In 2017, Diabetes type 1 (T1D) and type 2 (T2D) are responsible for more that 5 million deaths world-wide. Annually one in ten of adult deaths in Europe is related to diabetes. T1D is characterized by a high glucose level in the blood and an absolute insulin deficiency. Unfortunately, current insulin therapies cannot regulate glucose levels on a minute-to-minute level as the cells in the pancreas can. This, on the long term, might cause severe acute and long-term complications (including retinopathy, neuropathy, and nephropathy) which have significant social and economic impact. Transplantation of insulin producing cells is a proven option to prevent diabetic complications in a subset of patients with T1D. It requires lifelong immunosuppression which has side effects such reduced immune defense against pathogens. The treatment suffers from donor shortage.
The (bio)artificial organs chair of Professor Dimitrios Stamatialis focuses on the development of novel immune-protective membrane-based cell encapsulation devices, containing insulin producing cells for regulation of blood glucose in T1D, without the need for injections and immunosuppressive drugs. The pancreatic islets are seeded in separate microwells to avoid aggregation, whereas the membrane porosity is tailored to achieve sufficient transport of nutrients, glucose and insulin (Figure 1).

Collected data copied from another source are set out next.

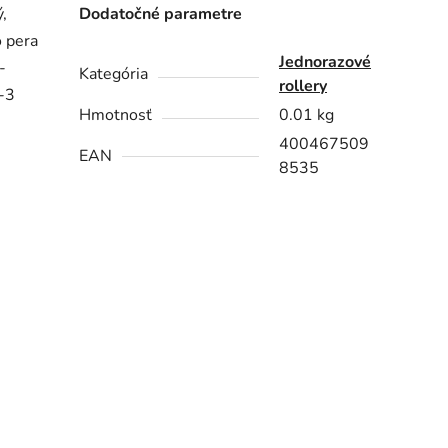
,
Dodatočné parametre
 pera
Jednorazové
-
Kategória
rollery
-3
Hmotnosť
0.01 kg
400467509
EAN
8535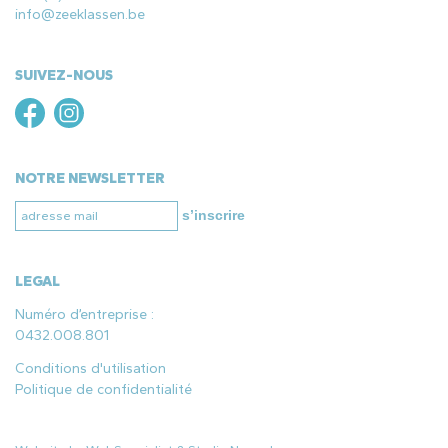
info@zeeklassen.be
SUIVEZ-NOUS
NOTRE NEWSLETTER
s’inscrire
LEGAL
Numéro d’entreprise :
0432.008.801
Conditions d'utilisation
Politique de confidentialité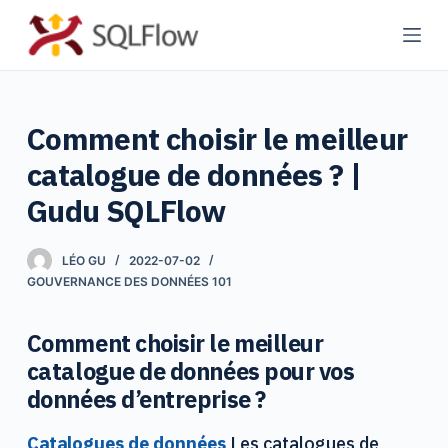
P
a
s
s
Comment choisir le meilleur
e
r
catalogue de données ? |
a
Gudu SQLFlow
u
c
LÉO GU
2022-07-02
o
GOUVERNANCE DES DONNÉES 101
n
t
Comment choisir le meilleur
e
catalogue de données pour vos
n
données d’entreprise ?
u
Catalogues de données
Les catalogues de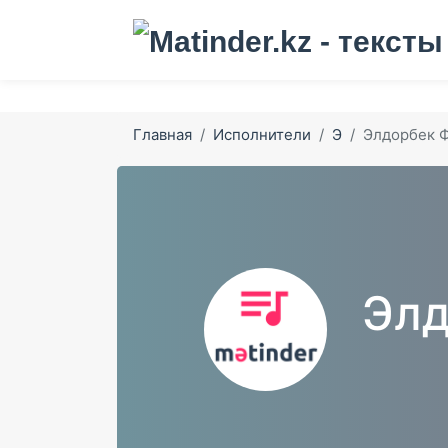
Главная
Исполнители
Э
Элдорбек 
Элд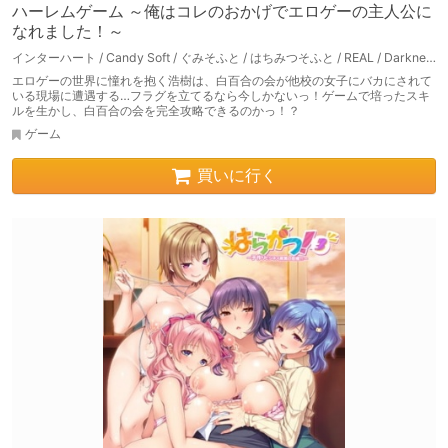
ハーレムゲーム ～俺はコレのおかげでエロゲーの主人公に
なれました！～
インターハート / Candy Soft / ぐみそふと / はちみつそふと / REAL / DarknessPot / 娘。 / しばそふと / DESSERT Soft / カカオ / ういろうそふと / ましゅまろそふと
エロゲーの世界に憧れを抱く浩樹は、白百合の会が他校の女子にバカにされて
いる現場に遭遇する…フラグを立てるなら今しかないっ！ゲームで培ったスキ
ルを生かし、白百合の会を完全攻略できるのかっ！？
ゲーム
買いに行く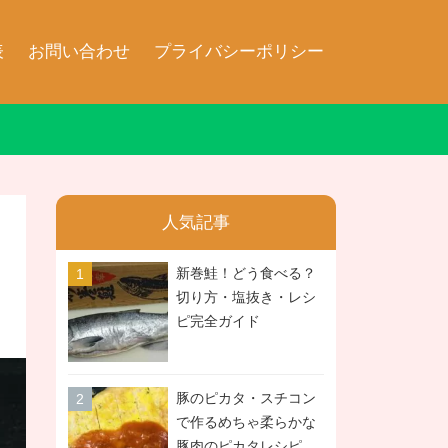
表
お問い合わせ
プライバシーポリシー
人気記事
新巻鮭！どう食べる？
切り方・塩抜き・レシ
ピ完全ガイド
豚のピカタ・スチコン
で作るめちゃ柔らかな
豚肉のピカタレシピ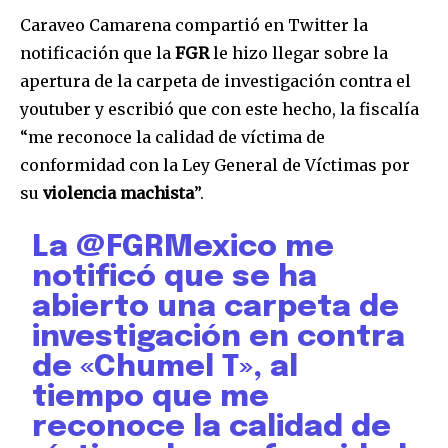
Caraveo Camarena compartió en Twitter la
notificación que la
FGR
le hizo llegar sobre la
apertura de la carpeta de investigación contra el
youtuber y escribió que con este hecho, la fiscalía
“me reconoce la calidad de víctima de
conformidad con la Ley General de Víctimas por
su
violencia machista
”.
La
@FGRMexico
me
notificó que se ha
abierto una carpeta de
investigación en contra
de «Chumel T», al
tiempo que me
reconoce la calidad de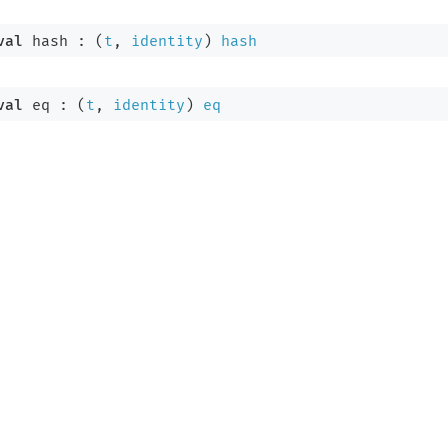
val
 hash : 
(
t
, 
identity
)
hash
val
 eq : 
(
t
, 
identity
)
eq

Within the Developmental BioEngineering group, professor Marcel Karperien and doctor Jeroen Leijten have developed microfabrication technologies for the encapsulation of insulin producing βcells in microcapsules consisting of enzymatically cross-linked polymers. These microcapsules have a diameter of approximately 150 micrometers, consist of a micrometer thin shell and a hollow core which contains the cells. The shell protects the cells from the host’s immune system while optimally facilitating diffusion of glucose and insulin. The cell containing microcapsules can be introduced in the patient using a simple injection (Figure 2).